The Belgian Privacy Commission’s Facebook recommendation
In its recent recommendation, the Privacy Commission has taken a similar approach to justify that Belgian data protection law applies.
Almost half of the recommendation is used to justify why Facebook is subject to Belgian law. The Privacy Commission’s arguments can be summarized as follows.
- Facebook, Inc. and not Facebook Ireland is the data controller
On the basis of a detailed factual analysis, the Privacy Commission firstly concludes that Facebook Ireland cannot qualify as a data controller because it “does not appear to be able to take independent decisions when it comes to determining the purpose and the resources relating to the processing of the personal data of Belgian citizens”.
For those reasons, the Privacy Commission takes the view that Facebook, Inc., with its registered office in the US, has to be considered the sole data controller.
- Facebook Belgium qualifies as an establishment in the sense of article 4.i.a of Directive 95/46/EC
Having that it considers Facebook, Inc. to qualify as data controller, the Privacy Commission then goes on to examine the role of Facebook Belgium.
Facebook Belgium is a subsidiary of Facebook, Inc. whose corporate purpose is reportedly limited to public policy and legislative and regulatory outreach activities and is not involved in any commercial activity as such.
However, applying the principles of the ECJ’s Costeja “Right to be Forgotten” judgment (C‑131/12 – see also our blog post on this decision), the Privacy Commission concluded that Facebook Belgium is an establishment of Facebook, Inc. because it considered these activities to be “inextricably linked” to Facebook, Inc.’s activities – the first reported instance of the Right to be Forgotten judgment being applied by a local regulator to submit another major US-led multinational to a Member State’s local data protection laws
- Alternatively, Facebook Inc. uses equipment on the Belgian territory
Practical implications for other businesses
Until today, like many multinational businesses, Facebook has consistently maintained that it is only subject to Irish data protection law by virtue of having an Irish data controller. With the Privacy Commission now threatening to initiate legal proceedings, it will be interesting to see how this matter evolves.
In the meantime, a few general conclusions can already been drawn:
First, the criticism around forum shopping is ever increasing. The lack of a harmonised enforcement approach in the EU, and the perception (rightly or wrongly) that certain DPAs have been too lenient has resulted in a situation in which many national data protection authorities are trying to protect their citizens by applying their own national law, regardless of the principles laid down in article 4 of Directive 95/46/EC.

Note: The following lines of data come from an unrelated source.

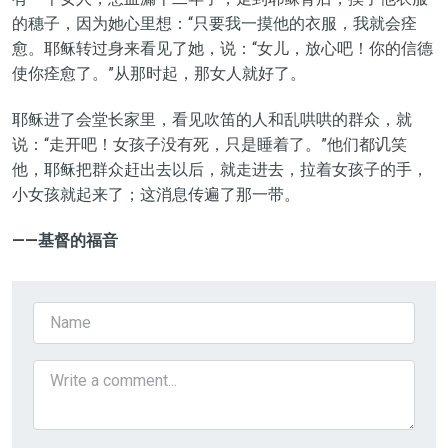
的穗子，因为她心里想：“只要我一摸他的衣服，我就会痊
愈。耶稣转过身来看见了她，说：“女儿，放心吧！你的信德
使你痊愈了。”从那时起，那女人就好了。
耶稣进了会堂长家里，看见吹笛的人和乱哄哄的群众，就
说：“走开吧！女孩子没有死，只是睡着了。”他们都讥笑
他，耶稣把群众赶出去以后，就走进去，拉着女孩子的手，
小女孩就起来了；这消息传遍了那一带。
——基督的福音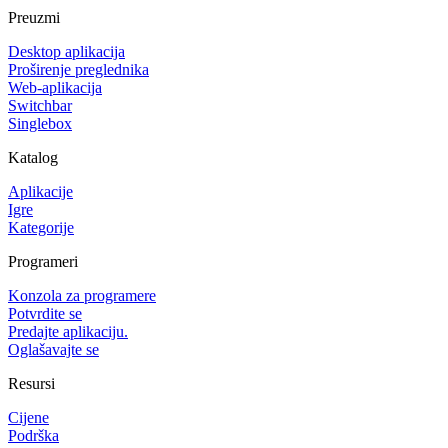
Preuzmi
Desktop aplikacija
Proširenje preglednika
Web-aplikacija
Switchbar
Singlebox
Katalog
Aplikacije
Igre
Kategorije
Programeri
Konzola za programere
Potvrdite se
Predajte aplikaciju.
Oglašavajte se
Resursi
Cijene
Podrška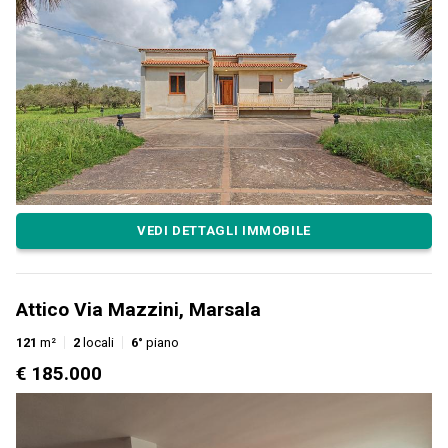
VEDI DETTAGLI IMMOBILE
Attico Via Mazzini, Marsala
121
m²
2
locali
6°
piano
€ 185.000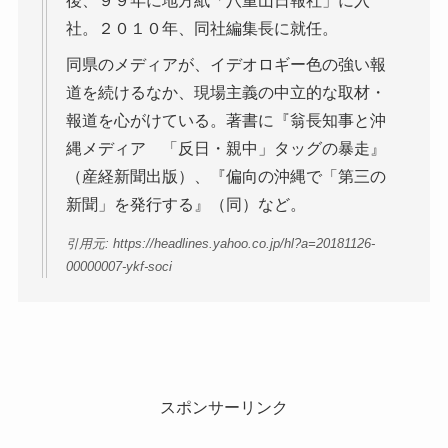
後、９９年に地方紙「八重山日報社」に入
社。２０１０年、同社編集長に就任。
同県のメディアが、イデオロギー色の強い報
道を続けるなか、現場主義の中立的な取材・
報道を心がけている。著書に『翁長知事と沖
縄メディア 「反日・親中」タッグの暴走』
（産経新聞出版）、『偏向の沖縄で「第三の
新聞」を発行する』（同）など。
引用元: https://headlines.yahoo.co.jp/hl?a=20181126-
00000007-ykf-soci
スポンサーリンク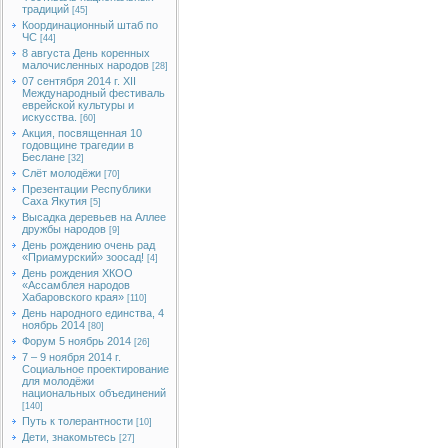
традиций
[45]
Координационный штаб по
ЧС
[44]
8 августа День коренных
малочисленных народов
[28]
07 сентября 2014 г. XII
Международный фестиваль
еврейской культуры и
искусства.
[60]
Акция, посвященная 10
годовщине трагедии в
Беслане
[32]
Слёт молодёжи
[70]
Презентации Республики
Саха Якутия
[5]
Высадка деревьев на Аллее
дружбы народов
[9]
День рождению очень рад
«Приамурский» зоосад!
[4]
День рождения ХКОО
«Ассамблея народов
Хабаровского края»
[110]
День народного единства, 4
ноябрь 2014
[80]
Форум 5 ноябрь 2014
[26]
7 – 9 ноября 2014 г.
Социальное проектирование
для молодёжи
национальных объединений
[140]
Путь к толерантности
[10]
Дети, знакомьтесь
[27]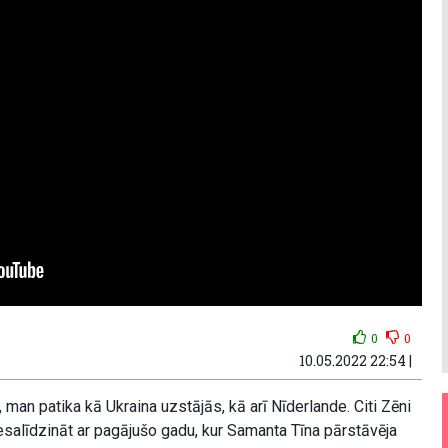
0
0
10.05.2022 22:54 |
 man patika kā Ukraina uzstājās, kā arī Nīderlande. Citi Zēni
nesalīdzināt ar pagājušo gadu, kur Samanta Tīna pārstāvēja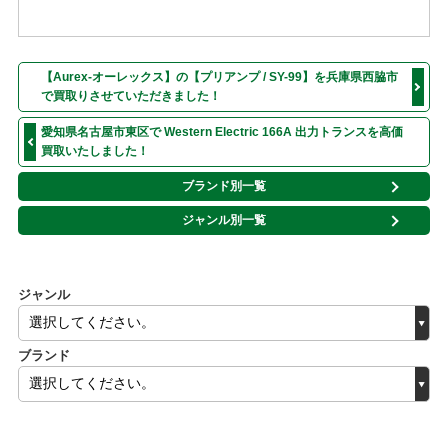
【Aurex-オーレックス】の【プリアンプ / SY-99】を兵庫県西脇市
で買取りさせていただきました！
愛知県名古屋市東区で Western Electric 166A 出力トランスを高価
買取いたしました！
ブランド別一覧
ジャンル別一覧
ジャンル
ブランド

Second, Non EU-based businesses should therefore carefully consider how they want to respond to this risk when approaching their EU data protection compliance. Naturally, any business wants to avoid the legal uncertainty and risk that arises from potentially having to comply with the laws of the 28 Member States.
While it therefore makes sense to create an EU subsidiary to fulfil a data controller role, it is not sufficient to simply “nominate” one on paper. Businesses must put in place the conditions and controls that allow this EU subsidiary to really act as data controller in the field. This implies devolved decision-making autonomy to the EU subsidiary and (if necessary) arm’s length subcontracting back of carefully monitored and controlled data processing activities to the non-EU parent. Similarly, the EU subsidiary needs to play an active role in designing and implementing the business’s data protection policies to ensure they reflect EU compliance requirements.
Additional measures might include appointing a data protection officer within the EU subsidiary, accountable for ensuring the business’s compliance with EU data protection law. Similarly, training programs run within the EU subsidiary that ensure local staff are aware of their data protection responsibilities, and internal audit programs intended to monitor the EU subsidiary’s compliance with EU data protection requirements (including in respect of any activities it subcontracts back to its parent) will also be valuable steps to take.
In the absence of such factual control by the EU subsidiary, businesses risk being caught in a situation where they must comply with the data protection laws of potentially all Member States in which they have affiliates, customers or even just cookies. And that would bring them back to square one.